» TASK DETAILS
Render the records below as a Markdown table with the columns Row and Line. Give each non-blank line its own numbered row, and leave out the blank lines.

» MATERIAL PROVIDED
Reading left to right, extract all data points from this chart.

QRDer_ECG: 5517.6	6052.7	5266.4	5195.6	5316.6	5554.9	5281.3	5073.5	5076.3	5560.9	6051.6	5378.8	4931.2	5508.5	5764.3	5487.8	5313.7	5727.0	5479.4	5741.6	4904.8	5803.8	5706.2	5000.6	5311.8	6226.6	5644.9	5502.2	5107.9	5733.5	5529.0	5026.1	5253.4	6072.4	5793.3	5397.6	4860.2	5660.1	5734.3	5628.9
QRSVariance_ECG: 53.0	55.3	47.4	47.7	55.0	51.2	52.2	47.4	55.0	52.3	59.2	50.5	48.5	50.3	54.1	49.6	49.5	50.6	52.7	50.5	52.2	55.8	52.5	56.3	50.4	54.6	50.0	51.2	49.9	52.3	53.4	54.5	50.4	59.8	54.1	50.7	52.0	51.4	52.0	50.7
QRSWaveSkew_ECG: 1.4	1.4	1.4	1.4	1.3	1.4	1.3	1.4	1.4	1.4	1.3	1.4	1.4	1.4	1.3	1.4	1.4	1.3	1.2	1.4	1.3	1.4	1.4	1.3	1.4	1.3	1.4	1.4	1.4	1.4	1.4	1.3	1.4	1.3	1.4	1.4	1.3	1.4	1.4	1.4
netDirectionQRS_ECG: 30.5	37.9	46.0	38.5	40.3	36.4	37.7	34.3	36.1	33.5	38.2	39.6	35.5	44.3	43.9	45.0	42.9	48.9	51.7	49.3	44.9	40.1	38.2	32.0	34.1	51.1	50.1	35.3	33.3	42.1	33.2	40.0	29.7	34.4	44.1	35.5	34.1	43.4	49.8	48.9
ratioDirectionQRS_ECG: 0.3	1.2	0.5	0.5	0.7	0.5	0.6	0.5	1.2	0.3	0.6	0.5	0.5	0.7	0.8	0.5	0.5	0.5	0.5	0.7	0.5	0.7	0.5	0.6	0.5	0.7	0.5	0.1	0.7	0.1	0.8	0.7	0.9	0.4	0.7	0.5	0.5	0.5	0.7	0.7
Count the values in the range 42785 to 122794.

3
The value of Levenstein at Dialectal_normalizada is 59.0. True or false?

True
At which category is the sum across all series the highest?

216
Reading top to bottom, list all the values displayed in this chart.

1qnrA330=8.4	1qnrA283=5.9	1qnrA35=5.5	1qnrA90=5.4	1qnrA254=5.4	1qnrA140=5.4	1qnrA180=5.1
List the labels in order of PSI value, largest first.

» THE ANSWER
| Row | Line |
|---|---|
| 1 | Reading left to right, extract all data points from this chart. |
| 2 | QRDer_ECG: 5517.6	6052.7	5266.4	5195.6	5316.6	5554.9	5281.3	5073.5	5076.3	5560.9	6051.6	5378.8	4931.2	5508.5	5764.3	5487.8	5313.7	5727.0	5479.4	5741.6	4904.8	5803.8	5706.2	5000.6	5311.8	6226.6	5644.9	5502.2	5107.9	5733.5	5529.0	5026.1	5253.4	6072.4	5793.3	5397.6	4860.2	5660.1	5734.3	5628.9 |
| 3 | QRSVariance_ECG: 53.0	55.3	47.4	47.7	55.0	51.2	52.2	47.4	55.0	52.3	59.2	50.5	48.5	50.3	54.1	49.6	49.5	50.6	52.7	50.5	52.2	55.8	52.5	56.3	50.4	54.6	50.0	51.2	49.9	52.3	53.4	54.5	50.4	59.8	54.1	50.7	52.0	51.4	52.0	50.7 |
| 4 | QRSWaveSkew_ECG: 1.4	1.4	1.4	1.4	1.3	1.4	1.3	1.4	1.4	1.4	1.3	1.4	1.4	1.4	1.3	1.4	1.4	1.3	1.2	1.4	1.3	1.4	1.4	1.3	1.4	1.3	1.4	1.4	1.4	1.4	1.4	1.3	1.4	1.3	1.4	1.4	1.3	1.4	1.4	1.4 |
| 5 | netDirectionQRS_ECG: 30.5	37.9	46.0	38.5	40.3	36.4	37.7	34.3	36.1	33.5	38.2	39.6	35.5	44.3	43.9	45.0	42.9	48.9	51.7	49.3	44.9	40.1	38.2	32.0	34.1	51.1	50.1	35.3	33.3	42.1	33.2	40.0	29.7	34.4	44.1	35.5	34.1	43.4	49.8	48.9 |
| 6 | ratioDirectionQRS_ECG: 0.3	1.2	0.5	0.5	0.7	0.5	0.6	0.5	1.2	0.3	0.6	0.5	0.5	0.7	0.8	0.5	0.5	0.5	0.5	0.7	0.5	0.7	0.5	0.6	0.5	0.7	0.5	0.1	0.7	0.1	0.8	0.7	0.9	0.4	0.7	0.5	0.5	0.5	0.7	0.7 |
| 7 | Count the values in the range 42785 to 122794. |
| 8 | 3 |
| 9 | The value of Levenstein at Dialectal_normalizada is 59.0. True or false? |
| 10 | True |
| 11 | At which category is the sum across all series the highest? |
| 12 | 216 |
| 13 | Reading top to bottom, list all the values displayed in this chart. |
| 14 | 1qnrA330=8.4	1qnrA283=5.9	1qnrA35=5.5	1qnrA90=5.4	1qnrA254=5.4	1qnrA140=5.4	1qnrA180=5.1 |
| 15 | List the labels in order of PSI value, largest first. |